Wednesday, January 29 2003
The other day I finished Kurt Vonnegut's Breakfast of Champions and it's left me feeling like there's no more use for writing in the world. More so even than Cat's Cradle, that book has it all. A much more impressive religion than Christianity could be founded on its wisdom. Vonnegut is even better than Orwell at using straightforward language to expose the unpleasant scaffolding supporting the façade we think of as our world. It's wishful thinking I know, and the guy doesn't read anything except children's books, but still I have the feeling that if George OrWell Bush were to read and comprehend Breakfast of Champions, he'd be compelled to hurl himself into a volcano. Now I'm reading Time Quake, which has an even stronger autobiographical feel than the other novels.

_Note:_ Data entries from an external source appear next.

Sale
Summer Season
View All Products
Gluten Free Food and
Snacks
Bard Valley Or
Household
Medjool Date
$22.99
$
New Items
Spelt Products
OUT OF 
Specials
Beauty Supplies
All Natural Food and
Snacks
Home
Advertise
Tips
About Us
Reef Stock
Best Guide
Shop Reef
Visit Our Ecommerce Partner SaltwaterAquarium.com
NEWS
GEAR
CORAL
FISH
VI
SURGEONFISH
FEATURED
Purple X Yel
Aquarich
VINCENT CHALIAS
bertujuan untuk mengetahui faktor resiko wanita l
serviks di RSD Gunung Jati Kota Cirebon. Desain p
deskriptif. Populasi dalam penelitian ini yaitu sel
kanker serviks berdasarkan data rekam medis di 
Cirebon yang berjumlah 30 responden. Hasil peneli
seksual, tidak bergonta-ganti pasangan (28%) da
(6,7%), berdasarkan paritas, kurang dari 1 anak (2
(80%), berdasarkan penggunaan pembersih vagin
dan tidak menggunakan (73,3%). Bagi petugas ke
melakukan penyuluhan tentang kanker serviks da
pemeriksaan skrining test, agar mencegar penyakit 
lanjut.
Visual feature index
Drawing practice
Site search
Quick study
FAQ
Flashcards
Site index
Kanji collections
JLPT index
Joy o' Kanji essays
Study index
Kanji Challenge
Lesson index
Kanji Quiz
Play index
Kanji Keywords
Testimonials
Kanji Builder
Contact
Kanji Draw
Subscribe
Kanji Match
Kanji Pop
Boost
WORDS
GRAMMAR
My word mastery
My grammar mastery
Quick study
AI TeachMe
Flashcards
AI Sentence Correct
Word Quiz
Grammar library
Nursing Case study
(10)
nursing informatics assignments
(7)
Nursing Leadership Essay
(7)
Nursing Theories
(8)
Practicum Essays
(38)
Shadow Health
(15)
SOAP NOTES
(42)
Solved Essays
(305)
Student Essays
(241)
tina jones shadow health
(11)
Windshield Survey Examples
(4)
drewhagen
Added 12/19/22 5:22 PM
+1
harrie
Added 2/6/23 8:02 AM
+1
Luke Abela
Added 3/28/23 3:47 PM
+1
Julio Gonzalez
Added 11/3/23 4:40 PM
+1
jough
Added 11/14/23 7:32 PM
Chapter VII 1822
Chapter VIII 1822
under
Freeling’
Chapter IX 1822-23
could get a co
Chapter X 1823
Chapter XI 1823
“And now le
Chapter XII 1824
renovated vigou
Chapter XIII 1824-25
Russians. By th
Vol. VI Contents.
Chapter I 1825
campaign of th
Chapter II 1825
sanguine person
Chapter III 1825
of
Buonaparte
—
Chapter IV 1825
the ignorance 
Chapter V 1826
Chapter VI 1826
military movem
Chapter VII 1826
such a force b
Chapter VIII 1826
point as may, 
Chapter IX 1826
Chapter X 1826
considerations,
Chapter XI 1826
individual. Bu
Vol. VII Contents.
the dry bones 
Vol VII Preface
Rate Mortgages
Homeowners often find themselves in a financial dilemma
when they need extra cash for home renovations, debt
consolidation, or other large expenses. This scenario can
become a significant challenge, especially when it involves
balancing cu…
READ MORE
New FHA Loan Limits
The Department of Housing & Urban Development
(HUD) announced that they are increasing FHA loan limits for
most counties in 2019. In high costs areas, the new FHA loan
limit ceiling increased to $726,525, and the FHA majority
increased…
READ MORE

This afternoon Gretchen and I took Sally for a walk on the property of our other next door neighbor, the one who didn't have the kids who sold us our house. They'd told Gretchen she was free to hike on their property any time she wanted to. Some distance down the driveway, we came upon a car stuck in a dusting of fresh snow. The car had Quebec license plates and Gretchen told me that it belonged to the mother of the couple who own the house. We came upon this woman some distance further down the driveway and helped push her car out of the snow. She then showed us a snowshoe trail we could take to get to an enchanted waterfall deep in the woods. It turned out that her son owns hundreds of acres that he as accumulated in a piecemeal fashion through the years. It's good to have such a large buffer on the other side of our property.
The waterfall was spectacular. It marked the place were a small creek plunged over the edge of the Dug Hill plateau into the Esopus valley. Unlike most waterfalls, this one was nearly silent. It was frozen solid and looked like a sculptural snapshot of a waterfall. One could hear muted gurgling beneath many layers of accumulated ice.
Sally was having a great time bounding through the snow and discovering parts of deceased animals. One such part was an articulated section of deer vertebræ.